Sources: BleepingComputer.
Update: Check Point VPN zero-day/Qilin thread needs ransomware-linked edge validation
Confidence: Low
Today’s delta is patch-released status and ransomware-linked reporting. Validate Check Point VPN exposure, patch state, and telemetry, and keep this separate from CVE-2026-50751.
Sources: BleepingComputer.
Update: Linux one-character local-root flaw has public exploit and patch routing
Confidence: Low
Today’s delta is public exploit and patch-routing pressure for the Linux local-root flaw. Watch distro advisories and prioritise multi-user hosts, CI runners, developer workstations, and shared bastion systems.
Sources: The Hacker News.
Update: VS Code extension auto-update delay changes extension-governance posture
Confidence: Low
Today’s delta is supply-chain governance impact from the two-hour auto-update delay.
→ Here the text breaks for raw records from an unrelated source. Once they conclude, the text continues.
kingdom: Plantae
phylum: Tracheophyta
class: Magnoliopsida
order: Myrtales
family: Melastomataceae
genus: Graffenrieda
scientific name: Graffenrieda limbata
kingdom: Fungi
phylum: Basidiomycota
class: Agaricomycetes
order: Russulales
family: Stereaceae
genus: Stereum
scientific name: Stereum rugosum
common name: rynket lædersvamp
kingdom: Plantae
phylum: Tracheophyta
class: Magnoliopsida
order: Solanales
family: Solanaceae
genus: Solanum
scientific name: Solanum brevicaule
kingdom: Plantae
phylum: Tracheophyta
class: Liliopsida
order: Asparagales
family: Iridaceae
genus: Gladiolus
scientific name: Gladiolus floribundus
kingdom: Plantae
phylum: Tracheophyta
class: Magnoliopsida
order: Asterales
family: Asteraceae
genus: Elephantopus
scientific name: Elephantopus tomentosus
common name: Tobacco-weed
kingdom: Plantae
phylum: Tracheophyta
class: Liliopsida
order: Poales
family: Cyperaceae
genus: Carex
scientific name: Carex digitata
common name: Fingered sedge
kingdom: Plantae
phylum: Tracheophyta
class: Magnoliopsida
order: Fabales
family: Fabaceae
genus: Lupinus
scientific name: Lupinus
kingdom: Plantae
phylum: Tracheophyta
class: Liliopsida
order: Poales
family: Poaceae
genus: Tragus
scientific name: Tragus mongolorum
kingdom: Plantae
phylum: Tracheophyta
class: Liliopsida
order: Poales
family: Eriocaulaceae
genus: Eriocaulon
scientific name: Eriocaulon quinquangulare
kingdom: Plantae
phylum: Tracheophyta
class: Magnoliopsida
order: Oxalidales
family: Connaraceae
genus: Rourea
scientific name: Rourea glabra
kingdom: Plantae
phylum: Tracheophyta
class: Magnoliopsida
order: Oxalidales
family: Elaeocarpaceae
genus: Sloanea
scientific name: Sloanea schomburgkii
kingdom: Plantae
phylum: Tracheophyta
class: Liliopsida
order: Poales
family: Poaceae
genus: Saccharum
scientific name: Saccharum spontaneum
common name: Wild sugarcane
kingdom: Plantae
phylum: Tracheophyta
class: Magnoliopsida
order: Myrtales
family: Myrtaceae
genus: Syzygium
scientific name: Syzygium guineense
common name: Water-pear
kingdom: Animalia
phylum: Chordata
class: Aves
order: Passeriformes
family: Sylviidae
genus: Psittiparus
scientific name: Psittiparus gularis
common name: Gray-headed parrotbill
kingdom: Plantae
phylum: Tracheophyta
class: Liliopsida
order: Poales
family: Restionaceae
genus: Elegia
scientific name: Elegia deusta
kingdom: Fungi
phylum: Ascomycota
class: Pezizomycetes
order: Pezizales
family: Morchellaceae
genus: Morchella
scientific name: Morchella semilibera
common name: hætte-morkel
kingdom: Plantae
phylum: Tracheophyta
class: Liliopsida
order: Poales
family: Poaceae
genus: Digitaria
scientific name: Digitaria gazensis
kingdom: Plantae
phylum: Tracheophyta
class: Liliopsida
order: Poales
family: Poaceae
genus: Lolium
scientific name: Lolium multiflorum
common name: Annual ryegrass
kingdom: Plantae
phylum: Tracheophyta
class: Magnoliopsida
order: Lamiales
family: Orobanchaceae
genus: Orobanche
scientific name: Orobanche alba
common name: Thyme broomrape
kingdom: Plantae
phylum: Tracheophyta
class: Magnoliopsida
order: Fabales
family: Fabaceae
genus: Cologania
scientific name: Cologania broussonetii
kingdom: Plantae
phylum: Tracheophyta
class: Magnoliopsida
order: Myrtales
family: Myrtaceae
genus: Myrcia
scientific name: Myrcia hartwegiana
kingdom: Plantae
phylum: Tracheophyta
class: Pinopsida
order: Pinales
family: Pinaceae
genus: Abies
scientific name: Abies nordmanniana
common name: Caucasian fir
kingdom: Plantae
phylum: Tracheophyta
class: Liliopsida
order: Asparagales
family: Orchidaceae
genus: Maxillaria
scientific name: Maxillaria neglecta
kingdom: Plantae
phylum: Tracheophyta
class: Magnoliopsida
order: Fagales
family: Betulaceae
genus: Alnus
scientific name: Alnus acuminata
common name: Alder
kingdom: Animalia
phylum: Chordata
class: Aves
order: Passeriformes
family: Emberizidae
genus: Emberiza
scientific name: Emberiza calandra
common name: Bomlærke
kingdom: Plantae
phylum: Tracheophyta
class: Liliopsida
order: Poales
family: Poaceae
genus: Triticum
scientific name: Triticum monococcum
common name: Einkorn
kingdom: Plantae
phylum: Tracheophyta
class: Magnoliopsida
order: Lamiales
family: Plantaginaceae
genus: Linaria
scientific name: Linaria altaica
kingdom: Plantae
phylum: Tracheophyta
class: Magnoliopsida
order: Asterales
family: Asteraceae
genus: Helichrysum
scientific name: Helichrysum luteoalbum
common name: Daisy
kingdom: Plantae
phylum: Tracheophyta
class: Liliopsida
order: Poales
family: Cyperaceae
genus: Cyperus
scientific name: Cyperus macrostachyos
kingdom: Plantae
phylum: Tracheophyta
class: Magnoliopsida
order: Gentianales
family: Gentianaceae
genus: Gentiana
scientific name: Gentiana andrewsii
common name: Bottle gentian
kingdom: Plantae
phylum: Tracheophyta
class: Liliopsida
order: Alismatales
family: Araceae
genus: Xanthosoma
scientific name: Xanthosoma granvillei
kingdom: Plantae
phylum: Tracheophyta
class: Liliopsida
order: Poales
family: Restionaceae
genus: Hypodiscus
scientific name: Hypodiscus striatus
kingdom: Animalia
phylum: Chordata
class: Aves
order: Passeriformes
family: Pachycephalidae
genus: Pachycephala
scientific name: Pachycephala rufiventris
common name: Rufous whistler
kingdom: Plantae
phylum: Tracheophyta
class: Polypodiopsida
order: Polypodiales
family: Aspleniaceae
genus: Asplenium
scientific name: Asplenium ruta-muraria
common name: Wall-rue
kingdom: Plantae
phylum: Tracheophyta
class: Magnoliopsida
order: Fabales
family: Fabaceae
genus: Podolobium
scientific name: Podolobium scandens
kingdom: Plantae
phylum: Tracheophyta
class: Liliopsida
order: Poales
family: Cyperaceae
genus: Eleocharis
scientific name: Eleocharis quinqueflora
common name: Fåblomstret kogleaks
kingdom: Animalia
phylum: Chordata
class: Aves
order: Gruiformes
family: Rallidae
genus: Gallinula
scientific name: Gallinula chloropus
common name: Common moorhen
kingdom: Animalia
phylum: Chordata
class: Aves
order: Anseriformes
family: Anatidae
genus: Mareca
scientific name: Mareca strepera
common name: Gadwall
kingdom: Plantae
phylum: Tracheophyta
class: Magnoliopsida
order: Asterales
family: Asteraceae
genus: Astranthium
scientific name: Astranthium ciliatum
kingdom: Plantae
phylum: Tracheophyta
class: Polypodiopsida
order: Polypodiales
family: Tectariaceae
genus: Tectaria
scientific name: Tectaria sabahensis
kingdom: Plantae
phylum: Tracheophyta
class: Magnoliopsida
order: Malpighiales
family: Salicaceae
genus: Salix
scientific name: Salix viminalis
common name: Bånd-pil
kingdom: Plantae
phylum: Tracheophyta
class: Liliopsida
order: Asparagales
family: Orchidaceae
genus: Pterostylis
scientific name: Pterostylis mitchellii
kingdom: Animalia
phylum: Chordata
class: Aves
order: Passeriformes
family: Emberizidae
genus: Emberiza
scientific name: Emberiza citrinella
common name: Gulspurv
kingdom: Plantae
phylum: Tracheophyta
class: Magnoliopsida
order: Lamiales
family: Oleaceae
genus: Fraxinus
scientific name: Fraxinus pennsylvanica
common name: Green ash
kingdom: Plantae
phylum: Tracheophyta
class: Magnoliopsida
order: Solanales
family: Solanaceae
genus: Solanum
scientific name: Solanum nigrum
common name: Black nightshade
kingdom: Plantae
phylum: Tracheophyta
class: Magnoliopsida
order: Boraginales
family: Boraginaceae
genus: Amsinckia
Review developer endpoint policy for approved extensions, rapid malicious-extension revocation, and visibility into delayed updates.
Sources: The Hacker News.
Update: Miasma/IronWorm npm and GitHub cluster continues to widen
Confidence: Medium
Today’s delta is expanded npm and GitHub reach. Keep duplicate rows consolidated, then scan lockfiles, npm caches, developer endpoints, and CI logs. Rotate GitHub or npm tokens where malicious package installation is confirmed.
Sources: The Hacker News and Microsoft Security Blog.
Why This Matters
The day is not defined by one patch queue. It is a routing problem across AI gateways, edge and VPN infrastructure, Java and Python dependencies, endpoint packages, WordPress, developer supply chain, and managed file transfer. The LiteLLM KEV entry deserves the fastest response because it is the newly promoted KEV item in today’s intelligence.
- Recommended Actions
- Treat LiteLLM and exposed AI gateway or proxy deployments as P1 until inventory and compensating controls are confirmed.
- Split the remaining work into named owner queues: edge/VPN, Java and application dependencies, endpoint packages, CMS, developer supply chain, and managed file transfer.
- Keep LOW / UNVERIFIED items in owner-assignment language. Do not turn feed-derived advisories into exploitation claims.
- For updated active-exploitation items, confirm fixed versions and review exposure before broadening incident scope.
All findings grounded in a13e intelligence sweeps through 04:55 UTC 09 June 2026.